In some instances, we focus on a representative case illustrative of an election cycle rather than critical for particular seats. We have chapters devoted to:

  • The landmark elections of 1964, which returned huge Democratic majorities to both chambers, setting the stage for President Lyndon Johnson’s Great Society Programs … but also triggering realignment in the South as conservative Democrats began switching party allegiances;
  • The Watergate elections of 1974, which arguably brought to Washington a new type of politician, younger, more diverse, more entrepreneurial, more disruptive; and
  • The “Gingrich elections” of 1994, when after 40 years in the minority, an aggressive GOP majority assumed control of the House of Representatives.

One final goal of our study is to illuminate the underlying dynamics of congressional elections and sometimes how they have changed. For instance, we examine the 1816-1817 election cycle, the first “throw-the-bums-out” elections. Reacting to an extremely unpopular retroactive congressional pay raise, fewer than 37 percent of incumbents sought reelection; of those who ran for reelection, fewer than 49 percent were successful.

We also tell the story of Truman Handy Newberry. In his 1918 race for Michigan’s Senate seat, he participated in the first round of direct election of senators, defeated manufacturing mogul Henry Ford (who ran at the urging of President Woodrow Wilson). He was also the first congressional candidate to use and be condemned for video ads and massive campaign expenditures.

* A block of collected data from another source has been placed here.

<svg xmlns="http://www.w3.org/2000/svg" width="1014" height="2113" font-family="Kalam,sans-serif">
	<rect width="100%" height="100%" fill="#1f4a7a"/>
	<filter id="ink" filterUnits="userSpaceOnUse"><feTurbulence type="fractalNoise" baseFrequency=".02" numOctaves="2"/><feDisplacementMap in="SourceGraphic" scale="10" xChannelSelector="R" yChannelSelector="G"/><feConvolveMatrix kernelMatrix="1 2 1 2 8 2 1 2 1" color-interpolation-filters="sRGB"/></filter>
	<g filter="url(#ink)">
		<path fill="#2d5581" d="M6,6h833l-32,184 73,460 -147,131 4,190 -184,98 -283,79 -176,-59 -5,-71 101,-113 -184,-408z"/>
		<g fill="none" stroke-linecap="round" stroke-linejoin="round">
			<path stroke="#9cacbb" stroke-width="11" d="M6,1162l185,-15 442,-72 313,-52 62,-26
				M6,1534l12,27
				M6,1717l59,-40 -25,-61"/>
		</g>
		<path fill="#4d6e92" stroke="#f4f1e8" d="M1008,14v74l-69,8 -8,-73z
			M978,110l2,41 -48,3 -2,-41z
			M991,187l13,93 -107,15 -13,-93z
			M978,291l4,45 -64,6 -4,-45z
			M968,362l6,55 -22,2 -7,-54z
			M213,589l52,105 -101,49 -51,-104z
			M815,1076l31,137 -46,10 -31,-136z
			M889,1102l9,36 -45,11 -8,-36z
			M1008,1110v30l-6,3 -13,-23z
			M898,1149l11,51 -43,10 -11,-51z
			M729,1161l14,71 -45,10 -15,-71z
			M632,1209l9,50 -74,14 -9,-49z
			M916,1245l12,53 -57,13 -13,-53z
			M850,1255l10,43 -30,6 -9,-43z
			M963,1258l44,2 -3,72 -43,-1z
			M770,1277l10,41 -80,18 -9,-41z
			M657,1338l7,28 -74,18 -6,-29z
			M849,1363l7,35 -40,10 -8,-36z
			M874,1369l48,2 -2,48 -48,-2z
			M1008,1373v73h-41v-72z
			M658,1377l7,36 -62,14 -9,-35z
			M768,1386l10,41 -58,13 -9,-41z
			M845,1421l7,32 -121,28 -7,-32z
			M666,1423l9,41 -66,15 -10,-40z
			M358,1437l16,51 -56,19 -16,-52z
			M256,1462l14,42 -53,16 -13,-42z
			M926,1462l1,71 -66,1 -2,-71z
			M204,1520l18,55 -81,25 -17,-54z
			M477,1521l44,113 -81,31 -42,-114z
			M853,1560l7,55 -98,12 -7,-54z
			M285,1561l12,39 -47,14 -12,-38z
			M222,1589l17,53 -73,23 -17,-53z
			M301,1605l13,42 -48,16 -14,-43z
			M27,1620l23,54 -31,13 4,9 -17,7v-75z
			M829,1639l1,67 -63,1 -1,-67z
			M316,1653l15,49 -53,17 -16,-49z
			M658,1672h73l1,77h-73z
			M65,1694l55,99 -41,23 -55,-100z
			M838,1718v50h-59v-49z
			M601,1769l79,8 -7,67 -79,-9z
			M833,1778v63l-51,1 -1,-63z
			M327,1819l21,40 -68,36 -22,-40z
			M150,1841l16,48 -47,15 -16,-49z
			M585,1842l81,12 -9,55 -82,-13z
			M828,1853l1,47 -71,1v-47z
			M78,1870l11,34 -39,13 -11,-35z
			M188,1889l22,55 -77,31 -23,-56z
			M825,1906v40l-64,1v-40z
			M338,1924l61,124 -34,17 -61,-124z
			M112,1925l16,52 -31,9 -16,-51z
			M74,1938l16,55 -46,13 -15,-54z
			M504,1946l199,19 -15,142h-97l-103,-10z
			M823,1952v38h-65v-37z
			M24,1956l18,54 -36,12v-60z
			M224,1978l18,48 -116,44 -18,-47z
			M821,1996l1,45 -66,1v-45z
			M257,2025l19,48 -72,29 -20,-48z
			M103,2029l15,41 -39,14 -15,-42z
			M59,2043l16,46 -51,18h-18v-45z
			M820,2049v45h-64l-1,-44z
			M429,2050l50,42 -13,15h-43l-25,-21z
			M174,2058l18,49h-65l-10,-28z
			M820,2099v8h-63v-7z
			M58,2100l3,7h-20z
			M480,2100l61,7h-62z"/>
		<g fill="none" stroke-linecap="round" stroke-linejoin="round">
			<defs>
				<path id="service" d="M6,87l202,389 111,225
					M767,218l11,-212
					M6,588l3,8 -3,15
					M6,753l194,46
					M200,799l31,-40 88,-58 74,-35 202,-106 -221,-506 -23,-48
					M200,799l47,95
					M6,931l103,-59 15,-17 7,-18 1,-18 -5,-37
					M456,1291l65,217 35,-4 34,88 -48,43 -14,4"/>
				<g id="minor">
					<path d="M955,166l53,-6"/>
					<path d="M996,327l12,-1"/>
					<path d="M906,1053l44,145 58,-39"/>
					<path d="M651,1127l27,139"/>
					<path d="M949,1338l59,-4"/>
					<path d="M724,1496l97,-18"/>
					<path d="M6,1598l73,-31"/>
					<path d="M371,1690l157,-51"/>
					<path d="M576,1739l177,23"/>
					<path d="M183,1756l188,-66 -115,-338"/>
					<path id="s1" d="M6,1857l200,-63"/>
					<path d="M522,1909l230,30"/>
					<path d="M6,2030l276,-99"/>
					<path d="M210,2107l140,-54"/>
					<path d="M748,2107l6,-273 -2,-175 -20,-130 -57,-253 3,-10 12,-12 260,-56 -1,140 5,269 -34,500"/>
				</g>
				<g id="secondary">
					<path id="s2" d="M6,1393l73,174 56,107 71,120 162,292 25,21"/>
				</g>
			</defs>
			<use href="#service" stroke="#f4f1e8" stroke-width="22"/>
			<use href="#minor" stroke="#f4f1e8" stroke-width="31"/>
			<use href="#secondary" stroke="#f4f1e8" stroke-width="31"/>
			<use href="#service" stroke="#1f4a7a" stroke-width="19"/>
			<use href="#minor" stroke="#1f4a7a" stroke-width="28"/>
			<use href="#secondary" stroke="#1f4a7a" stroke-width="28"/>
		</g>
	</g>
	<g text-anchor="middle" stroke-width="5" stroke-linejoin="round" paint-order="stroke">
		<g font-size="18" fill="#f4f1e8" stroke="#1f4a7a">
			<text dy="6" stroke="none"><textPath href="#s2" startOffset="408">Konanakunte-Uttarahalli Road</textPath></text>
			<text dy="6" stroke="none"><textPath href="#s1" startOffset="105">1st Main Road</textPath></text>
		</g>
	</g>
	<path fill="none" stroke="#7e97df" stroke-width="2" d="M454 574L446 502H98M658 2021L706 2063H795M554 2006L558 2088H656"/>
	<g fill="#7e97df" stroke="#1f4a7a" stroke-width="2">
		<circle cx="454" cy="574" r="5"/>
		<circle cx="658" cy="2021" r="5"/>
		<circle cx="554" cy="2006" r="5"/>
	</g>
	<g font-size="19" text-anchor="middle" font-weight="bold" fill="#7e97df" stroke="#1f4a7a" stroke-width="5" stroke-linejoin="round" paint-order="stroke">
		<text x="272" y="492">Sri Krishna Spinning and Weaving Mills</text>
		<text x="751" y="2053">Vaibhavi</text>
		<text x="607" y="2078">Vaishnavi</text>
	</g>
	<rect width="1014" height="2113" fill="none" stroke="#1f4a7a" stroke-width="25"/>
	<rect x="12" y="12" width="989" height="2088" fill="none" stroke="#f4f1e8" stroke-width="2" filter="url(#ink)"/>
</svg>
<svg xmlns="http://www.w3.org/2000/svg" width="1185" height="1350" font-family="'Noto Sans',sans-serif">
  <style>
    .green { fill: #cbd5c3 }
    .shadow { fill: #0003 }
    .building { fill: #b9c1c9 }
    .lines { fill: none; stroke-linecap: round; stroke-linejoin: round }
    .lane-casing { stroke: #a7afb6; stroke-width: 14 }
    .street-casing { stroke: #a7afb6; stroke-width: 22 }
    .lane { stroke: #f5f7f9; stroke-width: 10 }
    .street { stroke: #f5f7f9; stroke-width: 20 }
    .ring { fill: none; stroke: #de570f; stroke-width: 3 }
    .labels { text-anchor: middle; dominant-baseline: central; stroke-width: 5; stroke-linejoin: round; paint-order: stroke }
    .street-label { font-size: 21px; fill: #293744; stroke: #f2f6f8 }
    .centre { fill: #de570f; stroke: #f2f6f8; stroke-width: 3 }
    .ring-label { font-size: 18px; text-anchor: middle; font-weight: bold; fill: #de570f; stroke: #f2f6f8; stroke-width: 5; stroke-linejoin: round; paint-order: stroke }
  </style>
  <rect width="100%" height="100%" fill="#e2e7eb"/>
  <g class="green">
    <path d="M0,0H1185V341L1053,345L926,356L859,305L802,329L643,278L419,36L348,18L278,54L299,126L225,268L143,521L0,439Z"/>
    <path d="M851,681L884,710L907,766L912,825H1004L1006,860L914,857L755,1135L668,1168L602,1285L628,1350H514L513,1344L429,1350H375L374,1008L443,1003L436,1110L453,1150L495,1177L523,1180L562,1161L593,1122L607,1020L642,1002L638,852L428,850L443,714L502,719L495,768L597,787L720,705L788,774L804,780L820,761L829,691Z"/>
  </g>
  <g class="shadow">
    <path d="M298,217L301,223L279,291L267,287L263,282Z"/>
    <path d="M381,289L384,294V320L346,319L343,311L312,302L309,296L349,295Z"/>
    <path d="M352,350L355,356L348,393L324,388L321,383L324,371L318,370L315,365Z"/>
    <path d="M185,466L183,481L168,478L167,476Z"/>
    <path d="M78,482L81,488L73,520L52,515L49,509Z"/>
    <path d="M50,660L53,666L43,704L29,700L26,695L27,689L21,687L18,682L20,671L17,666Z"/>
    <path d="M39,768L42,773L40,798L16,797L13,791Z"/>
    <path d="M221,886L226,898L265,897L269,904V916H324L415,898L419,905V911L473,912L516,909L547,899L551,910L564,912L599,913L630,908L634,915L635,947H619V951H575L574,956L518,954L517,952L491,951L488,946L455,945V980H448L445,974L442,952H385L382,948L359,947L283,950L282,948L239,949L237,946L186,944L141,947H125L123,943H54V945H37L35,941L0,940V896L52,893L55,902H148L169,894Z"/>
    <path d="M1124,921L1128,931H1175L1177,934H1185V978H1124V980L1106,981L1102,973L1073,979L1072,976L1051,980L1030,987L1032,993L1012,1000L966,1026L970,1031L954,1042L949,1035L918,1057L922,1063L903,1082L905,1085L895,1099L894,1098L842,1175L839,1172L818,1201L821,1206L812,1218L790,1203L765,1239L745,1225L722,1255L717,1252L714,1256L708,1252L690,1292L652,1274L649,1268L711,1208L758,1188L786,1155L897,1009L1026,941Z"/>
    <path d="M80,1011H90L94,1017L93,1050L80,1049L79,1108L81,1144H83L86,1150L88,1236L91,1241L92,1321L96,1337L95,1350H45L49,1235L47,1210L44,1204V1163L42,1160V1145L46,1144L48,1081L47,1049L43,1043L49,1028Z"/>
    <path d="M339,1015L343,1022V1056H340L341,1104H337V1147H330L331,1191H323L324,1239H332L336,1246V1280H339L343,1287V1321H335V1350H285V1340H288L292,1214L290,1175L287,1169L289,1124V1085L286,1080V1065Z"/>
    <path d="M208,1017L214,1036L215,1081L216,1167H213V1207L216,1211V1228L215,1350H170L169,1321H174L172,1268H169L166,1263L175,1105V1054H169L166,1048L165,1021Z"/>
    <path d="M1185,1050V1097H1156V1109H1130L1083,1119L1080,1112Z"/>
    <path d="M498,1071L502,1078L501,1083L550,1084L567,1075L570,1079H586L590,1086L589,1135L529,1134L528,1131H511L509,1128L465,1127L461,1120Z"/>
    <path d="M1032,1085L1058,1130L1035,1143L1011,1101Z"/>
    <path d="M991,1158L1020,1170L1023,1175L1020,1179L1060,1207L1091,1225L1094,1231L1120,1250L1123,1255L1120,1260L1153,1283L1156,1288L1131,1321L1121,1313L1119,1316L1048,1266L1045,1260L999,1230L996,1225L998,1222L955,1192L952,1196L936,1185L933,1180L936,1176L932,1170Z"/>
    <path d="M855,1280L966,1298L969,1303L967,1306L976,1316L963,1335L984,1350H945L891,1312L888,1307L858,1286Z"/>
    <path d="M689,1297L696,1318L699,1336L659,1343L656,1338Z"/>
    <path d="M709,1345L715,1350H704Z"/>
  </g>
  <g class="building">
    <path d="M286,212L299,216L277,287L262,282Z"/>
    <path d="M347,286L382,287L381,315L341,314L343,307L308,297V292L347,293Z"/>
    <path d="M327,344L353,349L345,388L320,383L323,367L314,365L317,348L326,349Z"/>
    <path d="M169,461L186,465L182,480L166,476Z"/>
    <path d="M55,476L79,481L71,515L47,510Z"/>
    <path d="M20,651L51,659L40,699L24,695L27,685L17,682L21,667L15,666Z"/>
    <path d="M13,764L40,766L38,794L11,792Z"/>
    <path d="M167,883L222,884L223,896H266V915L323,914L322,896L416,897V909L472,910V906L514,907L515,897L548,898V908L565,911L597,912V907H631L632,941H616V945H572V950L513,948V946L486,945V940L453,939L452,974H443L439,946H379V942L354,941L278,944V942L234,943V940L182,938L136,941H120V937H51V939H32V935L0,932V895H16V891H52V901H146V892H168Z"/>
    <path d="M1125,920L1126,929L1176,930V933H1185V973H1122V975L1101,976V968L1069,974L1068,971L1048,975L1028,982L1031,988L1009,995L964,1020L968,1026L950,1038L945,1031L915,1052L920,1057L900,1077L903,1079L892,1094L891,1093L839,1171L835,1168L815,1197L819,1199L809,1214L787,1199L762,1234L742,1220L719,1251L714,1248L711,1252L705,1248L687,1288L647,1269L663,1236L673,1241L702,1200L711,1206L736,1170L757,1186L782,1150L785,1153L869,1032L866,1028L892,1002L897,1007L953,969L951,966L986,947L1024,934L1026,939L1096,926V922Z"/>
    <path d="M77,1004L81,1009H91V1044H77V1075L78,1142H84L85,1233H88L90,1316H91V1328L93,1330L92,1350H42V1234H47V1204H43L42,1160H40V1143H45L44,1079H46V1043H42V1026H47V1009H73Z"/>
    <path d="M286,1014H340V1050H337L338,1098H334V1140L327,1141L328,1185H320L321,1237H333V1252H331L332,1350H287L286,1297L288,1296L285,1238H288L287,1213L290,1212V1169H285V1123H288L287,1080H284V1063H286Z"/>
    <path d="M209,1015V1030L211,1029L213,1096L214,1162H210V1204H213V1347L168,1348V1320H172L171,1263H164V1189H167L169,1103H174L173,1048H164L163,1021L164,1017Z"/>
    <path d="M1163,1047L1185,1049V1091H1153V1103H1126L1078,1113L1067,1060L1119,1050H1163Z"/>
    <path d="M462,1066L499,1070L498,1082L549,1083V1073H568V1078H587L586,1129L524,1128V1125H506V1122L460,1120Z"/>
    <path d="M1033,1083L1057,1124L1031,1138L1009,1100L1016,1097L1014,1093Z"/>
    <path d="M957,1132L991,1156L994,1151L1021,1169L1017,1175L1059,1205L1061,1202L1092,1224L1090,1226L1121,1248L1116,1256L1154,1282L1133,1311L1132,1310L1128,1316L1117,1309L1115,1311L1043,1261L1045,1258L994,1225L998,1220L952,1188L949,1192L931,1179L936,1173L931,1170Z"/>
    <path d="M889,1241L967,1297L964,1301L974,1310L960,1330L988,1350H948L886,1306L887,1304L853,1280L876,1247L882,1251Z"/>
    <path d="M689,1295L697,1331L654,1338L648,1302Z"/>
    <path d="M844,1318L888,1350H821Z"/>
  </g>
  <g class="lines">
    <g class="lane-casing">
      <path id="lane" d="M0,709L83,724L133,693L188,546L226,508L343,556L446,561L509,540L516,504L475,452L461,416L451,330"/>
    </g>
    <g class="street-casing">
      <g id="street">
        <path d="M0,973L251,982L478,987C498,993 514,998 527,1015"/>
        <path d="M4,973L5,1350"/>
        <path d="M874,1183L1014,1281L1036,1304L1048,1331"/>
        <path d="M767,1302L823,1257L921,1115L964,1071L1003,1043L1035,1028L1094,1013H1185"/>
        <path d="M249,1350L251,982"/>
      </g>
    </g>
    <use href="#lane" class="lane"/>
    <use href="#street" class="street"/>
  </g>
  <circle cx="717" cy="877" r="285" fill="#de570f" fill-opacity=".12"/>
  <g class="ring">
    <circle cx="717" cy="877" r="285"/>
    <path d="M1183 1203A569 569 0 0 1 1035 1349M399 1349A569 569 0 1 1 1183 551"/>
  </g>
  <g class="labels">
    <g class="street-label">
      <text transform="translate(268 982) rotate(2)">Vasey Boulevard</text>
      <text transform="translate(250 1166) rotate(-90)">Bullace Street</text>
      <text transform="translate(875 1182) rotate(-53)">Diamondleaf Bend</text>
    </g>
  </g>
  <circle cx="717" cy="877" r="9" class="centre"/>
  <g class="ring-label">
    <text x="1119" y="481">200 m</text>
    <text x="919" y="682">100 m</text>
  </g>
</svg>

Finally, in our last chapter, we relate the story of the 2000 primary race in Illinois’s 1st District, which underscores the contemporary power of incumbency. In that race a young, talented, energetic, and articulate state senator by the name of Barack Obama challenged three-term incumbent Rep. Bobby Rush. And the man who just eight years later would sweep into the White House lost in the primary with less than 30 percent of the vote. Sometimes losing a congressional campaign has a greater historical impact than winning.